WHAT IS EXPECTED:
Only the closing portion of the entries is to be reproduced: the line containing "the seated woman at pixel 1082 572: 7148 -790" through the very last line, exactly as written.

**********

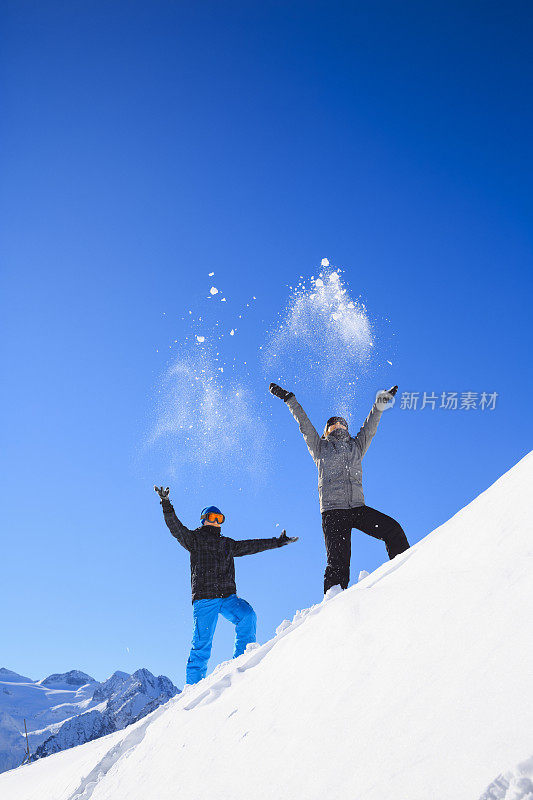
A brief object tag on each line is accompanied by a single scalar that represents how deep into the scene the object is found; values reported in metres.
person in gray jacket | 4.94
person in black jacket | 5.67
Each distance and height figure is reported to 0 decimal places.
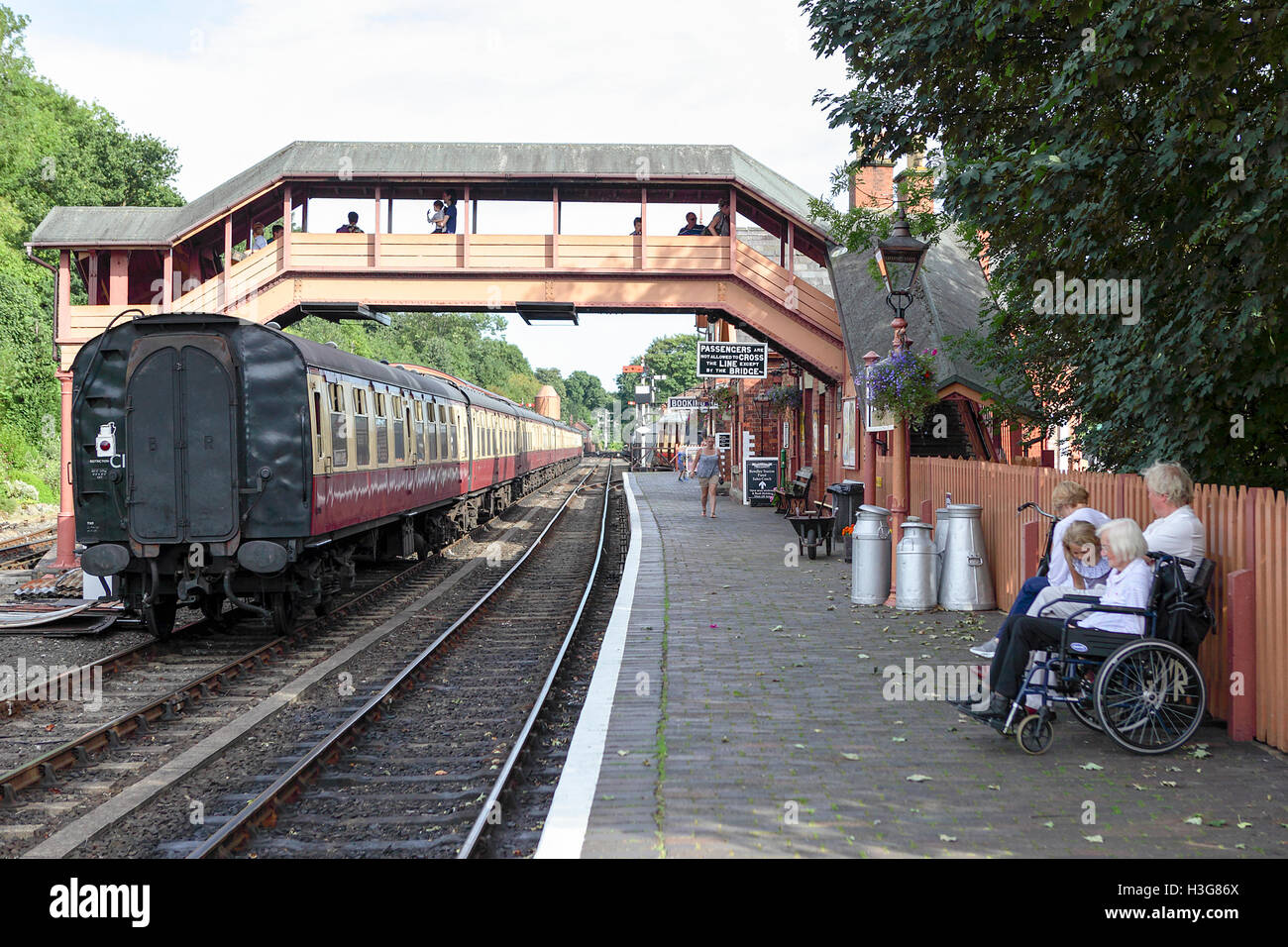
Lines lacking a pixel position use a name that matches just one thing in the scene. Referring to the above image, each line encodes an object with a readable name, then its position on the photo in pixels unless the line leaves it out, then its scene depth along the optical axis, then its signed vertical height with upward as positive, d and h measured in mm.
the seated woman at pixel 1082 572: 7148 -790
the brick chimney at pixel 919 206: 17078 +4300
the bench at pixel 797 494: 24578 -875
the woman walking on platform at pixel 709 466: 25288 -201
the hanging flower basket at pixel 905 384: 12656 +806
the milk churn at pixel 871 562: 12156 -1173
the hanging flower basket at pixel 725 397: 39281 +2182
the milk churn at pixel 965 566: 11688 -1188
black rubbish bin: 18453 -773
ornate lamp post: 12156 +1947
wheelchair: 6215 -1279
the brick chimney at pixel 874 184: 26583 +6772
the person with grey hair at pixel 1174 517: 6555 -388
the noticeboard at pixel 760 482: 29953 -707
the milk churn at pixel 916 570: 11695 -1211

**********

COMPLETED TASK:
the seated woman at pixel 1082 572: 7148 -790
the brick chimney at pixel 919 206: 17078 +4300
the bench at pixel 797 494: 24578 -875
the woman walking on platform at pixel 709 466: 25288 -201
the hanging flower basket at pixel 905 384: 12656 +806
the milk churn at pixel 871 562: 12156 -1173
the hanging flower basket at pixel 725 397: 39281 +2182
the milk churn at pixel 965 566: 11688 -1188
black rubbish bin: 18453 -773
ornate lamp post: 12156 +1947
wheelchair: 6215 -1279
the brick chimney at pixel 874 184: 26583 +6772
the person with grey hair at pixel 1174 517: 6555 -388
the noticeboard at pixel 760 482: 29953 -707
the milk churn at pixel 916 570: 11695 -1211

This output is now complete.